And now only three were left.
He heard Eda let out a tired sigh. King shuffled beside her, his claws clicking softly on the tiled floor.
“You ready to go home, kiddo?” Eda murmured.
“Yeah,” King answered, voice thick with exhaustion.
Their footsteps began to approach Hunter's hiding place behind the pillar.
His stomach twisted.
He hadn’t meant to be found. He hadn’t meant to be noticed. If he stayed still enough, maybe he could slide into the cracks between the walls and disappear.
But Eda and King turned the corner and there he was awkwardly half-crouched behind a pillar like a guilty squirrel.
Eda blinked. King tilted his head in confusion.
“…Uh,” Hunter said brilliantly.
Eda frowned. “Kid, why are you crouched back here like you’re hiding from a group of angry coven scouts?”
Hunter straightened abruptly, heat flooding his face. “I, um- I wasn’t hiding.”
“You definitely were,” King declared, unimpressed.
Eda crossed her arms, a slow realisation blooming behind her eyes. “Everyone else left. What’re you still doing here?”
Hunter gulped.
He tried to find words. He tried to make them simple, normal, un-pathetic. But the truth pressed against his chest, impossible to swallow back down.
“I… don’t really… know where to go,” he muttered at last, shame pricking the back of his neck.
The silence that followed was gentle, not sharp.
Eda’s expression softened as if she’d expected this all along.
“Oh, kid.”
The words weren’t pitying. They weren’t horrified or guarded or cold. They were warm in the way that Eda spoke when she meant something.
Hunter stared at the ground.
Eda stepped closer, tapping her chin thoughtfully. “Well. Luz is living with her mamá again, over in the Human Realm. So her room at the owl house is empty.”
Hunter’s breath caught.
Eda continued casually like she wasn’t offering something enormous. “If you want it, that is. You know. Until you figure things out.”
Hunter blinked, startled.
The offer should have felt simple. Temporary. Practical.
Instead it hit him like a brick.
“I- I don’t want to intrude,” he stammered.
“You’re not intruding,” Eda said firmly. “You’re coming home with us.”
The words cracked something small and frightened inside his chest.
Home.
He didn’t have one, but she was offering.
And Hunter - lost, exhausted, numb around the edges - had nowhere else to go.
“…Okay,” he whispered finally.
Eda grinned, wild and bright, and reached her hands out for her staff to take form. “Good. Hop on. King, you too.”

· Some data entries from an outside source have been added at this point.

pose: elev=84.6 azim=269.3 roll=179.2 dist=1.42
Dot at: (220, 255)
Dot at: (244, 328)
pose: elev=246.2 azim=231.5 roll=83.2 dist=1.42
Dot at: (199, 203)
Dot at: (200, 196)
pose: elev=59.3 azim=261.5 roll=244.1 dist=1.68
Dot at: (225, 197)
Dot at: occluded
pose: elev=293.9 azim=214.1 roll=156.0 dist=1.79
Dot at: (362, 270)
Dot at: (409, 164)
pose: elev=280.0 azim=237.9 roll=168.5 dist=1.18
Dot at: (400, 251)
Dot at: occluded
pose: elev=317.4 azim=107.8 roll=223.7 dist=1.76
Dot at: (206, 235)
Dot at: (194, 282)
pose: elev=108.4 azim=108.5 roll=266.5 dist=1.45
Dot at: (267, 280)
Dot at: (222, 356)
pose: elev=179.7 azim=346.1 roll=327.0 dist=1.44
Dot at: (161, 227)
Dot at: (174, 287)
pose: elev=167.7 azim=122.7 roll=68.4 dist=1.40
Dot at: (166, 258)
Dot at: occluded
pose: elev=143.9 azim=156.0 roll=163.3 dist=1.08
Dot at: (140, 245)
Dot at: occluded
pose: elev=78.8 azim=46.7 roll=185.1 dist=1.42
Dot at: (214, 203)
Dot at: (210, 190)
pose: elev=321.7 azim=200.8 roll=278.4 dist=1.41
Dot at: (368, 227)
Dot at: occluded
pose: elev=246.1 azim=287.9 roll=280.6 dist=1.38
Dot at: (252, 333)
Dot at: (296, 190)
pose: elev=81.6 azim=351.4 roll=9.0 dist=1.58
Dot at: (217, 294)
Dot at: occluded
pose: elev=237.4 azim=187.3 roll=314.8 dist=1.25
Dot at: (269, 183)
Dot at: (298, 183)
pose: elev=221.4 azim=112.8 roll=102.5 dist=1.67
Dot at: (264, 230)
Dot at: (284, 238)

The flight back on Owlbert felt surreal.
The night sky opened around them in dark purples and gentle blues, the air cool against Hunter’s face. King tucked himself into Eda’s cloak, snoring softly. Eda hummed under her breath, the tune rising and falling like an old lullaby.
Hunter sat stiffly behind her, hands gripping the staff a little too tightly.
He watched the patchwork lights of the Boiling Isles flicker faintly beneath them - broken, dim, half-crumbled in some places, but still alive. Still trying.
The wind carried the faint smell of wet stone, crushed flowers, and distant smoke. The world had changed. Everything had changed.
Hunter felt… disconnected. As though his body was lagging behind his thoughts, as though part of him was still standing in the Archives alone. He drifted in and out of himself, as though watching someone else’s life through a frosted pane of glass.
The Owl House came into view like a beacon, crooked and patched-together, yet absolutely perfect.
Eda landed softly on the grass, stretching her arms over her head. “Ahh. Nothing like home sweet home.”
King hopped off excitedly, saying “Oh, Owl House, how I’ve missed you!”
“You can say that again,” Eda responded, ruffling the fur on his head.
Hunter stepped onto the uneven ground, swallowing hard. The house looked the same and yet not - the chaos after the Day of Unity still apparent in some of the patched siding, the bent weather vane, and the vandalism nobody had bothered to scrub off.
It was… comforting.
Unsettlingly comforting.
Eda pushed open the door. The hinges squeaked their familiar complaint.
“Come on in, kid,” she said brightly.
Hunter hesitated. A part of him still expected a hand to shove him back, a voice to snap that this place wasn’t for him.
But Eda only held the door open wider.
So he stepped inside.
Warm light. Old wood. The lingering scent of potions and feathers and something vaguely sweet. King immediately scampered toward his spot on the couch, mumbling about needing a post-apocalypse nap.
Eda turned to Hunter and placed a hand on his back - just briefly, just enough to guide him, but he still flinched slightly under her touch.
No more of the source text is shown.